On 19 May the remaining men of the division took up position facing south-east, on the Escaut, at the bridge of Rouvignies at Bouchain. On 20 May, German forces reached Escaut at the bridge. The French position was reestablished by a counter-attack. Regrouping in the zone of Marchiennes-Campagne, Warlaing, Erre, the division made its way north of la Scarpe on 21 May, from Wred to Warlaing. On 22 and 23 May the 2e and 7^{e} R.T.M (Regiments of Moroccan Tirailleurs) were reorganized in marching battalions. One artillery regiment was destroyed. On the 24th the division made its way along the canal of la Deule, facing south-west, from Oignies to Baraques. On the 25th, the division was engaged in combat at Meurchin and Pont-à-Vendin. On the 26th German forces crossed the la Deule canal at bridges in de Courrières and Maudit, and seized suburbs south of Carvin. The arrival of elements of the 2^{e} D.I.N.A allowed the reestablishment of the Camphin front at Provin, Les Baraques, through a counter-attack by the 3^{e} D.L.M. Following fighting at Don and Allennes on the 27th, the division retreated by night to Lys. On the 28th broken up into three sections, the 1st Moroccan Division retreated towards Lille. It was engaged in combat in Lille-Canteleu on the 29th and 30th. Elements of the division united at Malo-Terminos and succeeded in taking ship for England. Following losses at sea through aerial bombardments, the remains of the division were in England from 2 to 5 June, before being transported to Brest. It was reorganized in the Beaumesnil Zone on 8 and 9 June. In Barre-en-Ouche, the division located the regimental transport and the support services, that had been evacuated to the north before the division's encirclement.

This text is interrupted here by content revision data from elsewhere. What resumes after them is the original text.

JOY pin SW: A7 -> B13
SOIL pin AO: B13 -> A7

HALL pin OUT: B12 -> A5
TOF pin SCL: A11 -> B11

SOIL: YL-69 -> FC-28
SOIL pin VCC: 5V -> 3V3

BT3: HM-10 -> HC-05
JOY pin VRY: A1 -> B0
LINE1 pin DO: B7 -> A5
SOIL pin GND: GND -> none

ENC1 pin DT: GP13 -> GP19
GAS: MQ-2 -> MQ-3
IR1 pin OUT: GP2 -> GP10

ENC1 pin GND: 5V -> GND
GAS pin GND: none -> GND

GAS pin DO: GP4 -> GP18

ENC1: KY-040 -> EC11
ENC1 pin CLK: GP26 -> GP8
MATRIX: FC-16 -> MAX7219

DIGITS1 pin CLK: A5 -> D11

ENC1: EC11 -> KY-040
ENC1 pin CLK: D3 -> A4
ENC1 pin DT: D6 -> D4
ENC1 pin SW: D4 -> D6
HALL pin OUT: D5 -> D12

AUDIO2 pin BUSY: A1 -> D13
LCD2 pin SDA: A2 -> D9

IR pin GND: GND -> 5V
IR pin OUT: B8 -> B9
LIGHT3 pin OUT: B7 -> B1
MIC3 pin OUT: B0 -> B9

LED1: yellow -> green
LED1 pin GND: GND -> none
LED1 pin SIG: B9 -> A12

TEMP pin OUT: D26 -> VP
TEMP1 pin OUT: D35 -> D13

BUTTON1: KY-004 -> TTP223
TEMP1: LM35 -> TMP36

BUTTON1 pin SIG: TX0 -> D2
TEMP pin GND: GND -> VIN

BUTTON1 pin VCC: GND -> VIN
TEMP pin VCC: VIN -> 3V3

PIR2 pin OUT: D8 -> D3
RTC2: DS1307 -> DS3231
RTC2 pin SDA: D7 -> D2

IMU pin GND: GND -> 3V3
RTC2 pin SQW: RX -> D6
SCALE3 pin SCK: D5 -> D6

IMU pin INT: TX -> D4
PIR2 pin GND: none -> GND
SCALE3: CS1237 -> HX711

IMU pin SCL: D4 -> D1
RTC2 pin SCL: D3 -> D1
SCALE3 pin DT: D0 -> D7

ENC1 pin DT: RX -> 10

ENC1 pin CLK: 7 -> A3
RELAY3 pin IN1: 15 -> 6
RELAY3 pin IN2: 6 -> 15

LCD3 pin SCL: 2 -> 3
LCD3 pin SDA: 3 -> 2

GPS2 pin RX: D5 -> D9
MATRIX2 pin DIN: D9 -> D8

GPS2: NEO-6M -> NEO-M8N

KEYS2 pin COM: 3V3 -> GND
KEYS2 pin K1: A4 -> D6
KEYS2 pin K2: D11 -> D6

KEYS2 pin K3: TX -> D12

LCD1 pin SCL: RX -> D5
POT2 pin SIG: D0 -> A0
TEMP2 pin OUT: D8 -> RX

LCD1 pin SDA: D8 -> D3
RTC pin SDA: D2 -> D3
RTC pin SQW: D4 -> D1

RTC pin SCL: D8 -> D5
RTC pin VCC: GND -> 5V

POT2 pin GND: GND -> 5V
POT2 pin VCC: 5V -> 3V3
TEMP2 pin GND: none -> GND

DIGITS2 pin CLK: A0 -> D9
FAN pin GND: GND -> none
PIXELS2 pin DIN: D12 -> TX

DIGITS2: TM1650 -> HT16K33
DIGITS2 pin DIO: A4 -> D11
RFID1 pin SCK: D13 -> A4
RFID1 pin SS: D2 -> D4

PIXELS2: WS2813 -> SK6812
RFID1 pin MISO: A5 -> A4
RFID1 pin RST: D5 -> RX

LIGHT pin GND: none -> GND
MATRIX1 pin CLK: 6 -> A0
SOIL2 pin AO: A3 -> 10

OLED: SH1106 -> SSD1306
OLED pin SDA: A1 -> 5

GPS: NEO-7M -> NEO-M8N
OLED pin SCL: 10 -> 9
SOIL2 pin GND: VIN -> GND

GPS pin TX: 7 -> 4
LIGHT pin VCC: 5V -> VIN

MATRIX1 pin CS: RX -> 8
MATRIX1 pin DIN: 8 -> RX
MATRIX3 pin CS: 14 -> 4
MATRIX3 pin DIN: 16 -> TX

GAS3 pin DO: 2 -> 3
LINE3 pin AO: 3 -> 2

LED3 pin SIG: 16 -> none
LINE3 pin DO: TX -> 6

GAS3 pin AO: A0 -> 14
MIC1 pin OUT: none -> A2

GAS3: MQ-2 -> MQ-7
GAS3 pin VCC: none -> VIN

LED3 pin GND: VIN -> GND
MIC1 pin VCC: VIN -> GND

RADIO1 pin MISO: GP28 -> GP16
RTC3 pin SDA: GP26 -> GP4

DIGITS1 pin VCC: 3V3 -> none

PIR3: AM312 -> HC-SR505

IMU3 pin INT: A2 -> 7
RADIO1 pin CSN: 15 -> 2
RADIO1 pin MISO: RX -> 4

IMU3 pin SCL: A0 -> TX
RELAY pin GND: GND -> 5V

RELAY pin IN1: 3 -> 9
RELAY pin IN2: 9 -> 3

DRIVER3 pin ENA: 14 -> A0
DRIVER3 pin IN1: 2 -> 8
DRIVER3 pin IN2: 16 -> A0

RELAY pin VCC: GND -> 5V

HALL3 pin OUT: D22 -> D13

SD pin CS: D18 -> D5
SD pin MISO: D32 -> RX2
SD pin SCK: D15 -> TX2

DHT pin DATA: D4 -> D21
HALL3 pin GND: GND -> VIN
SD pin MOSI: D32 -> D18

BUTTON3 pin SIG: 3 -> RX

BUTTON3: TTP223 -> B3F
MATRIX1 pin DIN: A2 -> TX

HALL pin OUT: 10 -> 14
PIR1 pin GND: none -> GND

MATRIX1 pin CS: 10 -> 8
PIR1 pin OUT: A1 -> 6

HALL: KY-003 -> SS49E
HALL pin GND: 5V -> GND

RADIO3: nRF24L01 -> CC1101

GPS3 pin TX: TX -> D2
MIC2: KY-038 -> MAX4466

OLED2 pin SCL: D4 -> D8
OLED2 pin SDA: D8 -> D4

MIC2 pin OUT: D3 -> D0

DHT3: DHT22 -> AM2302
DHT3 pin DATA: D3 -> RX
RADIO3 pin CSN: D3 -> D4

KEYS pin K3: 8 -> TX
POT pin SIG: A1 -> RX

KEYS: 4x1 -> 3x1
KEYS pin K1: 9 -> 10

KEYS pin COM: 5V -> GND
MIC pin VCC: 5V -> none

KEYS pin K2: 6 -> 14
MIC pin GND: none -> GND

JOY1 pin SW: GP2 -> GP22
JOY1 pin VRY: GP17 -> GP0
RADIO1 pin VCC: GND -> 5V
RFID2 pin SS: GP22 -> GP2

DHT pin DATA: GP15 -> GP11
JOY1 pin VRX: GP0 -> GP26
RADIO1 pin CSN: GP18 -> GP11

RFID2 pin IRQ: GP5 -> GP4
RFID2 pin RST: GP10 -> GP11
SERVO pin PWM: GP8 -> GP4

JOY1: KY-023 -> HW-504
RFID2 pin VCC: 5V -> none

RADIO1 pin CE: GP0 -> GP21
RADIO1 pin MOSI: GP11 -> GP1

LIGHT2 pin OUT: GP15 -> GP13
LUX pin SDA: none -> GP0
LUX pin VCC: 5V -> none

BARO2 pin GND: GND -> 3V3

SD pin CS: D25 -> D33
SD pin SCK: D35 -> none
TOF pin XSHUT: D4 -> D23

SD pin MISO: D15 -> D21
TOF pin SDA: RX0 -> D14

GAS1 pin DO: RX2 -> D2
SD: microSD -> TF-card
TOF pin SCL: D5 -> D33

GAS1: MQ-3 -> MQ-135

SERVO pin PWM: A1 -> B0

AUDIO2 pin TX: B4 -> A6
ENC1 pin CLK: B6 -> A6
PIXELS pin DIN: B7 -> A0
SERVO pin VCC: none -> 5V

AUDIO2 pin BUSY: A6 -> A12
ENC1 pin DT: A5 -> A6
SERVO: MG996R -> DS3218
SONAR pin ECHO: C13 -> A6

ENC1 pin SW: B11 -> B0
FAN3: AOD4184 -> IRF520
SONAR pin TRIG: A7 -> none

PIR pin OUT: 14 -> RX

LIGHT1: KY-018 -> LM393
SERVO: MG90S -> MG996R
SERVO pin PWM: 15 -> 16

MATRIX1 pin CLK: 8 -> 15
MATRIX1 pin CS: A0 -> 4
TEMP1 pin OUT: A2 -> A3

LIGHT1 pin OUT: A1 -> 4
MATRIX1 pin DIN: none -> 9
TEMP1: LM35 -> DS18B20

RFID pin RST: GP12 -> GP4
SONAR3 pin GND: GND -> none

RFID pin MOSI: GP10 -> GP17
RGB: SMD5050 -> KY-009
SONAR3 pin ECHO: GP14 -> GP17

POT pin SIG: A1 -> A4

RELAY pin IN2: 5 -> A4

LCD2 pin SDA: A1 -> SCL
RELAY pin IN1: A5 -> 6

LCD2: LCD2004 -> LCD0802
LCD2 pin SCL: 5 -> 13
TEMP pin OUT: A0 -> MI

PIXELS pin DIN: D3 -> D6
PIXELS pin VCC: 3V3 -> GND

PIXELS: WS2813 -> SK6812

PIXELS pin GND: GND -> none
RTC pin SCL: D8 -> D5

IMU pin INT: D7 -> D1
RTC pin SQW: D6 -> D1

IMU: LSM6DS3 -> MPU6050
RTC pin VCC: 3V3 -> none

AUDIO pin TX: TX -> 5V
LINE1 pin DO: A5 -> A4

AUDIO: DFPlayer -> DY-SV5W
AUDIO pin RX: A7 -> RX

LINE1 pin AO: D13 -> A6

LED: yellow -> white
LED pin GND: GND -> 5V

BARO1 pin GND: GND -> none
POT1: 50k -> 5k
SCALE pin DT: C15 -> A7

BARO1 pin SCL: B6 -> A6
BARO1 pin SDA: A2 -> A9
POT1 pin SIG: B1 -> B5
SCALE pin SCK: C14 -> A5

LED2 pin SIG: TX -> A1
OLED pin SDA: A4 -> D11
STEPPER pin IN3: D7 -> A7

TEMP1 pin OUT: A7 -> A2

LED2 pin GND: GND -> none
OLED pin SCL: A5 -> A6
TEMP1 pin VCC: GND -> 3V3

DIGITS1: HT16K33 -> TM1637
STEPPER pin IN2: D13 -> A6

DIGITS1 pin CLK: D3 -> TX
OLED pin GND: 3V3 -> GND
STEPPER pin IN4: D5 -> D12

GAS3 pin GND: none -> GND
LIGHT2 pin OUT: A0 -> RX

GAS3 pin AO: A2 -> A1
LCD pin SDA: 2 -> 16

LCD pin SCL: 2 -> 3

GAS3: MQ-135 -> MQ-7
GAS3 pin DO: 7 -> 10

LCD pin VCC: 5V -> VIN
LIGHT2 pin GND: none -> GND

Now numbering almost 4,000 men the 1st Moroccan Division made its way to Risle, la Ferrière and la Neuve-Lyre on 10 June. Reinforced by two battalions of the 1e R.T.M, the division was transferred to the 1st Light North-African Division.

== 1st Moroccan Division ==

From 10 May to 24 June the 1st Moroccan Division lost 700 men killed in action. Of this total 70% were Maghrebis (indigenous soldiers from Morocco and Algeria).

=== Composition ===

In 1940 the 1st Moroccan Division consisted of almost 61% Moroccan military volunteers and 39% of French cadres (officers, sous-officiers, and French volunteers).

=== Infantry ===
- 1st Moroccan Tirailleurs Regiment (1^{er} régiment de tirailleurs marocains; 1er RTM) : Colonel Rouyer, then Lieutenant-Colonel Bocat (12 May 1940), Commandant Flamant (22 May 1940)
- 2nd Moroccan Tirailleurs Regiment (2^{e} régiment de tirailleurs marocains; 2e RTM) : Lieutenant-Colonel Brial then Lieutenant-colonel Suffren (22 October 1939), Colonel Cordier (15 January 1940), Lieutenant-Colonel Leussier (22 May 1940)
- 7th Moroccan Tirailleurs Regiment (7^{e} régiment de tirailleurs marocains; 7e RTM): Colonel Vendeur

===Artillery===
- 64th African Artillery Regiment (64^{e} régiment d'artillerie d'Afrique; 64e RAA)
- 264th Heavy Artillery Regiment (264^{e} régiment d'artillerie lourde; 264e RALD)

== Corps Attachments ==
- 4th Army Corps (général Aymes) of the Ist Army.

== Division Commander ==
Commandant : général Audet (1939 - 26 February 1940), then général Mellier (27 February 1940).
Chef d'état-major : Commandant Nardin, then Captain Castaing (22 May 1940).
Infantry Division Commandant: Colonel Crépin.
Artillery Division Commandant: Colonel Ronin.

==Distinctions==
- Battle Honors
The battle honour Gembloux 1940 was added to the regimental flags of the :
- 1st Moroccan Tirailleurs Regiment
- 2nd Moroccan Tirailleurs Regiment
- 7th Moroccan Tirailleurs Regiment
- 64th African Artillery Regiment
Collective citations at the orders of the Armed Forces:
Following the war, the regiments of the 1st Moroccan Division received eight citations from the French Armed Forces and Belgium Armed Forces.

A road in Gembloux, Belgium bears the name of Rue de la Première Division Marocaine (Road of the 1st Moroccan Division).